### [Quoted text]

================================

# Classification

Dataset from Kaggle https://www.kaggle.com/usdot/flight-delays

## Description
The U.S. Department of Transportation's (DOT) Bureau of Transportation Statistics tracks the on-time performance of domestic flights operated by large air carriers. Summary information on the number of on-time, delayed, canceled, and diverted flights is published in DOT's monthly Air Travel Consumer Report and in this dataset of 2015 flight delays and cancellations.

### Schema
- |-- YEAR: integer (nullable = true) - The year of the flight
- |-- MONTH: integer (nullable = true) - The month of the flight
- |-- DAY: integer (nullable = true) - The day of the flight
- |-- DAY_OF_WEEK: integer (nullable = true) - The day of the week of the flight
- |-- AIRLINE: string (nullable = true) - The airline code of the flight
- |-- FLIGHT_NUMBER: integer (nullable = true) - The flight number of the flight
- |-- TAIL_NUMBER: string (nullable = true) - the tail number of the aircraft
- |-- ORIGIN_AIRPORT: string (nullable = true) - The origin airport code of the flight
- |-- DESTINATION_AIRPORT: string (nullable = true) - The destination airport code of the flight
- |-- SCHEDULED_DEPARTURE: integer (nullable = true) - The scheduled departure time of the flight
- |-- DEPARTURE_TIME: integer (nullable = true) - The actual departure time of the flight
- |-- DEPARTURE_DELAY: integer (nullable = true) - The departure delay of the flight
- |-- TAXI_OUT: integer (nullable = true) - The taxi out time of the flight
- |-- WHEELS_OFF: integer (nullable = true) - The wheels off time of the flight
- |-- SCHEDULED_TIME: integer (nullable = true) - The scheduled time of the flight
- |-- ELAPSED_TIME: integer (nullable = true) - The elapsed time of the flight
- |-- AIR_TIME: integer (nullable = true) - The air time of the flight
- |-- DISTANCE: integer (nullable = true) - The distance between the origin and destination airports
- |-- WHEELS_ON: integer (nullable = true) - The wheels on time of the flight
- |-- TAXI_IN: integer (nullable = true) - The taxi in time of the flight
- |-- SCHEDULED_ARRIVAL: integer (nullable = true) - The scheduled arrival time of the flight
- |-- ARRIVAL_TIME: integer (nullable = true) - The actual arrival time of the flight
- |-- ARRIVAL_DELAY: integer (nullable = true) - The arrival delay of the flight
- |-- DIVERTED: integer (nullable = true) - Whether the flight was diverted or not
- |-- CANCELLED: integer (nullable = true) - Whether the flight was cancelled or not
- |-- CANCELLATION_REASON: string (nullable = true) - The reason the flight was cancelled
- |-- AIR_SYSTEM_DELAY: integer (nullable = true) - The air system delay of the flight
- |-- SECURITY_DELAY: integer (nullable = true) - The security delay of the flight
- |-- AIRLINE_DELAY: integer (nullable = true) - The airline delay of the flight
- |-- LATE_AIRCRAFT_DELAY: integer (nullable = true) - The late aircraft delay of the flight 
- |-- WEATHER_DELAY: integer (nullable = true) - The weather delay of the flight


In [9]:
# download the dataset, extract, and remove compressed version
!kaggle datasets download -d usdot/flight-delays -f "flights.csv"

================================

### [To be done]
A. Decide whether each statement agrees with the flight-delay dataset description above, answering yes or no and quoting its deciding words: (i) the dataset covers flight delays and cancellations from 2015; (ii) TAIL_NUMBER is stored as an integer; (iii) the Bureau of Transportation Statistics tracks international flights.
B. Carry the flight-delay dataset description above forward past its final line.

### [Supplied records]
================================

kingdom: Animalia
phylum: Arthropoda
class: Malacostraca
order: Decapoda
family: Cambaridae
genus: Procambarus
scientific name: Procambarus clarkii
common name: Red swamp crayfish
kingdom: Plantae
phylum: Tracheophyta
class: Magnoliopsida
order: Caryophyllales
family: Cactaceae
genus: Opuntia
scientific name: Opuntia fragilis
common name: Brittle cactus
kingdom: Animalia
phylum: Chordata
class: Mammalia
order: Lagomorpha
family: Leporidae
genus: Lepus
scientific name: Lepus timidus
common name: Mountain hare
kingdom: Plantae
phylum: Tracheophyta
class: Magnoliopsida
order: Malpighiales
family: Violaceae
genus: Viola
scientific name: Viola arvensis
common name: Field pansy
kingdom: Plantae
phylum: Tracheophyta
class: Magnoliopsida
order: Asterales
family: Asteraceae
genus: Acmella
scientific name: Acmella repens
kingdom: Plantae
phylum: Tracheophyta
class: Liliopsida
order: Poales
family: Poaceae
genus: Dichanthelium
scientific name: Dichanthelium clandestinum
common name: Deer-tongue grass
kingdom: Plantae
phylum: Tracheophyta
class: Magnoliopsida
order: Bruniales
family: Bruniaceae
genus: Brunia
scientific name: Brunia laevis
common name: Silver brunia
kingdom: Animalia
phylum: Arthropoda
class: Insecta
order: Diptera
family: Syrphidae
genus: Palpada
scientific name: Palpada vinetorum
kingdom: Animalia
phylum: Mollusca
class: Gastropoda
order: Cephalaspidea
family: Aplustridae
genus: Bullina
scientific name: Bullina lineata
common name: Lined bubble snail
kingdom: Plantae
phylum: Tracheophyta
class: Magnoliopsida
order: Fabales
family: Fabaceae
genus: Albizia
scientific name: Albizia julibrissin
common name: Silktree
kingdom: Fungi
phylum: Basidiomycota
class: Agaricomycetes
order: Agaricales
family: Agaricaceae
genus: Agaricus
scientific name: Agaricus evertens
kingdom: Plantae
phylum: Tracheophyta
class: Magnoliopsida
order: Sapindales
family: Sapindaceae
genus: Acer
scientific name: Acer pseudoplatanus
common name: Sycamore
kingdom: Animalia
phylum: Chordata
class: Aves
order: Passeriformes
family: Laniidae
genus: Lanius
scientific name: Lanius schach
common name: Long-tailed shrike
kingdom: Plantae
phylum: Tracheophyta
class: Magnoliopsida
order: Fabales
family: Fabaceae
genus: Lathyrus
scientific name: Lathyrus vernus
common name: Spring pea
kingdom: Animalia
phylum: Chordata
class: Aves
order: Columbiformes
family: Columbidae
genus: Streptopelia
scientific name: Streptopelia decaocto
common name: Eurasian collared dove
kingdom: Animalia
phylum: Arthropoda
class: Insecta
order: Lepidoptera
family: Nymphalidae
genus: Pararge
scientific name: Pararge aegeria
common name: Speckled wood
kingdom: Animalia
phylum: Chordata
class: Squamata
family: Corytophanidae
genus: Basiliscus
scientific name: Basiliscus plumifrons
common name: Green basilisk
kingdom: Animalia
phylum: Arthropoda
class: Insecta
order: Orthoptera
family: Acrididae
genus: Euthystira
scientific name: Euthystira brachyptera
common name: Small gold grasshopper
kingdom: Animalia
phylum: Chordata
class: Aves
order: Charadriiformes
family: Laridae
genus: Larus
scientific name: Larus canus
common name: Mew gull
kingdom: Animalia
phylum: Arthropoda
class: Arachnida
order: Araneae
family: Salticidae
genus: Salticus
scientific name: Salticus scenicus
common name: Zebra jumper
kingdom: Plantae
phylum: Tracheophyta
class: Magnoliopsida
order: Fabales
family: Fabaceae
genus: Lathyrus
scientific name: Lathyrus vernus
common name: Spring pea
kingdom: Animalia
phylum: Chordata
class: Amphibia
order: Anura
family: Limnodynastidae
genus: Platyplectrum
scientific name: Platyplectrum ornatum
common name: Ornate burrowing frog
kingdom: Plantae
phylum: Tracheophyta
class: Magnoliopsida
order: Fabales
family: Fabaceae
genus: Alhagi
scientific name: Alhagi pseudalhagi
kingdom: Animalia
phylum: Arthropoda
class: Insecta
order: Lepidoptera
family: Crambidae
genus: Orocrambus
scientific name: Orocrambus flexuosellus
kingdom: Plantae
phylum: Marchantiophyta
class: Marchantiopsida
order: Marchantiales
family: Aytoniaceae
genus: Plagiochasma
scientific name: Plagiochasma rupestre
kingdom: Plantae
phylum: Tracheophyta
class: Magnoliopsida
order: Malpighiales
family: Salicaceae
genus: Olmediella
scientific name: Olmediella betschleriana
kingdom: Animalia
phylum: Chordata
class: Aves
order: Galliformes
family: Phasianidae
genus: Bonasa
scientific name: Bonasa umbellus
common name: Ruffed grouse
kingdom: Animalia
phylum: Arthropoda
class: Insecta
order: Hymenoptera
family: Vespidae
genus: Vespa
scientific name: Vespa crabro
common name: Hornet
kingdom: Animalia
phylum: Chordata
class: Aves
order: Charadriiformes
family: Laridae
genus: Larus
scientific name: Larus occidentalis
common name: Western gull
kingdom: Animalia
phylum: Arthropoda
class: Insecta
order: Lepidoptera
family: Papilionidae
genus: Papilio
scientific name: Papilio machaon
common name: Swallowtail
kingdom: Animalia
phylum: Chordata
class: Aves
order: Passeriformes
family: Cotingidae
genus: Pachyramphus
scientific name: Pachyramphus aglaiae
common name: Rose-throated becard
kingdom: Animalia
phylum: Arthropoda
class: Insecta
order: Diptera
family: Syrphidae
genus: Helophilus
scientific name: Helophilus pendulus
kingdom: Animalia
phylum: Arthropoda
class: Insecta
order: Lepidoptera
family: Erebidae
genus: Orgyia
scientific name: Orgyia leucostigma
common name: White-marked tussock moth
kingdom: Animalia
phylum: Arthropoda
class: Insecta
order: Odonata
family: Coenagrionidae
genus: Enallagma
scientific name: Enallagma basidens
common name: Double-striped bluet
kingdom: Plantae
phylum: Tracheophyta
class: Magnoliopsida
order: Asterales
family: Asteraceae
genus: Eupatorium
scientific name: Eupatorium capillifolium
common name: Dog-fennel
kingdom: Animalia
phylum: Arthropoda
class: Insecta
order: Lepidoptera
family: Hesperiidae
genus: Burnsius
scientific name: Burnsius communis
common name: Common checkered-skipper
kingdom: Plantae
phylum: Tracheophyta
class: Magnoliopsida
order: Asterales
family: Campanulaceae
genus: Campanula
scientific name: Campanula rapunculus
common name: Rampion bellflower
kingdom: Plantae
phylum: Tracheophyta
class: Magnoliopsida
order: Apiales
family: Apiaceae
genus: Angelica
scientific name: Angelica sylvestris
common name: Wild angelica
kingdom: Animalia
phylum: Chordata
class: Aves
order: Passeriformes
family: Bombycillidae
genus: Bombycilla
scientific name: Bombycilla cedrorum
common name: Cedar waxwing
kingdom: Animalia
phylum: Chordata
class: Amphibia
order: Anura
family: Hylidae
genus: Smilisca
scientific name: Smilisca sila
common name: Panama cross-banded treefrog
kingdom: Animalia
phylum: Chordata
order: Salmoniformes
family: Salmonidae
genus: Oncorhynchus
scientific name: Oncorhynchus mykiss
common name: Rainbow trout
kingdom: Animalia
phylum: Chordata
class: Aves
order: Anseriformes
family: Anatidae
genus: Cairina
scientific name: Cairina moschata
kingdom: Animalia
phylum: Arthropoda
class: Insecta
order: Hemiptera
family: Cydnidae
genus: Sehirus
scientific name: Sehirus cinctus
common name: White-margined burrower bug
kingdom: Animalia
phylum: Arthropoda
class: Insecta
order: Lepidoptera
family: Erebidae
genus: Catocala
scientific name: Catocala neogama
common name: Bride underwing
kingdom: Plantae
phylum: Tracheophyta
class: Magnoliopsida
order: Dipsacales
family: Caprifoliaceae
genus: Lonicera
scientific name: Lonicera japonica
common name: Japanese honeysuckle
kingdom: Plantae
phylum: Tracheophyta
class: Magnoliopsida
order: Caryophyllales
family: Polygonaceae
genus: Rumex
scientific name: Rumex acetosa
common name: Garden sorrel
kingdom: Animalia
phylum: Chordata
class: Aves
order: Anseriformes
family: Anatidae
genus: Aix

================================

### [Outputs for the tasks]
A.
(i) Yes: "this dataset of 2015 flight delays and cancellations"
(ii) No: "TAIL_NUMBER: string (nullable = true)"
(iii) No: "tracks the on-time performance of domestic flights operated by large air carriers"

B.
!unzip flights.csv.zip
!rm flights.csv.zip

Downloading flights.csv.zip to /workspace/pyspark-airline-delay-classification
 90%|████████████████████████████████████▉    | 172M/191M [00:00<00:00, 207MB/s]
100%|█████████████████████████████████████████| 191M/191M [00:00<00:00, 206MB/s]
Archive:  flights.csv.zip
  inflating: flights.csv             


In [10]:
# initlize pyspark
from pyspark.sql import SparkSession
spark = SparkSession.builder.appName("airline-delay-analysis").getOrCreate()

In [11]:
# Needed to make Jupyter work with Gitpod
import plotly.io as pio
pio.renderers.default = 'iframe_connected'

In [12]:
# Read the data into a dataframe and print the schema
df = spark.read.csv("flights.csv", header=True, inferSchema=True)
df.printSchema()



root
 |-- YEAR: integer (nullable = true)
 |-- MONTH: integer (nullable = true)
 |-- DAY: integer (nullable = true)
 |-- DAY_OF_WEEK: integer (nullable = true)
 |-- AIRLINE: string (nullable = true)
 |-- FLIGHT_NUMBER: integer (nullable = true)
 |-- TAIL_NUMBER: string (nullable = true)
 |-- ORIGIN_AIRPORT: string (nullable = true)
 |-- DESTINATION_AIRPORT: string (nullable = true)
 |-- SCHEDULED_DEPARTURE: integer (nullable = true)
 |-- DEPARTURE_TIME: integer (nullable = true)
 |-- DEPARTURE_DELAY: integer (nullable = true)
 |-- TAXI_OUT: integer (nullable = true)
 |-- WHEELS_OFF: integer (nullable = true)
 |-- SCHEDULED_TIME: integer (nullable = true)
 |-- ELAPSED_TIME: integer (nullable = true)
 |-- AIR_TIME: integer (nullable = true)
 |-- DISTANCE: integer (nullable = true)
 |-- WHEELS_ON: integer (nullable = true)
 |-- TAXI_IN: integer (nullable = true)
 |-- SCHEDULED_ARRIVAL: integer (nullable = true)
 |-- ARRIVAL_TIME: integer (nullable = true)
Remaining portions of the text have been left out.